BEGIN SOURCE PASSAGE

ABSTRACT
This introduction outlines the scope of this special issue on “Chaucerian Obscenity,” which looks closely at the phenomenon of obscenity in Chaucer’s works and uncovers some of the history of how obscenity is and has been judged to be Chaucerian since his death in 1400. In addition to short descriptions of the articles included in this issue, the introduction explores the complications of defining what obscenity is, as well as the question of what constitutes obscenity.
- Award Group:
- Funder(s): Schweizerischer Nationalfonds zur Förderung der Wissenschaftlichen Forschung
- Award Id(s): 181097
- Funder(s):
What does “Chaucerian” mean today? As a noun, it refers to those who imitate, admire, or study the works of Geoffrey Chaucer. As an adjective, it can describe anything related to Chaucer’s works, or an unspecified quality that is judged to be characteristic of Chaucer’s work. This latter meaning leads to new questions, the first of which is that of precisely how one determines what is distinctive about or distinctively reminiscent of Chaucer’s writing. While answers to such questions may depend on direct familiarity with Chaucer’s works, they can also be the product of much more amorphous, nonspecific notions of what seems like Chaucer, notions that are themselves frequently received second- or third-hand from sources ranging from movies to historical fiction to comic books. Fifteenth-century readers would have associated Chaucer’s name with eloquence in English, even if they had only read his name in the works of those poets inspired by him. Modern teachers and students of Chaucer might know him best for his irony or for his portraits of pilgrims drawn from different levels of medieval society. For those familiar with Paul Bettany’s portrayal of the author in the 2001 film A Knight’s Tale, the name of Chaucer is likely to evoke memories of mischief and spectacle (not to mention unexpected moments of nudity).

END SOURCE PASSAGE

Continue the introduction on Chaucerian obscenity from its last sentence, in the same scholarly voice.

BEGIN DATA FOR ANALYSIS

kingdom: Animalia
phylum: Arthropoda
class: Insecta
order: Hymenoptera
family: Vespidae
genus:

END DATA FOR ANALYSIS

> EXERCISE OUTPUT:
This special issue focuses on one of the many qualities that have been linked to Chaucer’s name and works over the centuries: obscenity. The word is, of course, a postmedieval term, first attested in the late sixteenth century.1 Its precise etymology is uncertain: it may derive from Latin caenum (filth, mud) or—as Robert Graves suggested in his essay on “Poetry and Obscenity”—from Latin scaenus and Greek skene (scene), an etymology that evokes the idea of the obscene as something that belongs “offstage” but which is made the center of attention.2 What constitutes obscenity varies from one context to another, encompassing different forms of taboo violation even within a single historical period. As Nicola McDonald has pointed out in her work on medieval obscenity, “the obscene remains a loose and fuzzy category”; as one moves between periods and cultures,
The boundary shifts ever backwards and forwards (there is no neat evolutionary trajectory to chart), and . . . changing historical and cultural circumstances make it difficult to identify one person’s (or culture’s) obscenity from another’s taboo, pornographic, erotic or merely ‘talking about’ the sexual or scatological.3
McDonald’s reference to the sexual and scatological reflects obscenity’s most common associations in contemporary Western culture. But, as Geoffrey Hughes has observed, the meanings of obscenity and obscene have undergone considerable semantic evolution, shifting from “a basic sense of religious violation” toward an emphasis on perceived “sexual depravity or extreme vulgarity.”4 While the sexual and the scatological could indeed be viewed as obscene in certain medieval contexts, Nicole Nolan Sidhu has shown that “the strictly hierarchical culture of the Middle Ages also invests disobedience and resistance to the established order with a level of obscenity equal to the display of lower body functions, body parts, or sexual acts.” Indeed, “The equivalence medieval culture makes between sexual obscenity and resistance to authority is witnessed in the way that obscene comedy often depicts the two qualities together,” which may partially explain how a figure like the Wife of Bath has been lumped together with the Miller, Reeve, and Cook over the centuries.5 The meaning of obscenity continues to evolve in the present day, when phenomena such as gender-based violence, racial discrimination, or even excessive wealth might be labeled “obscene.”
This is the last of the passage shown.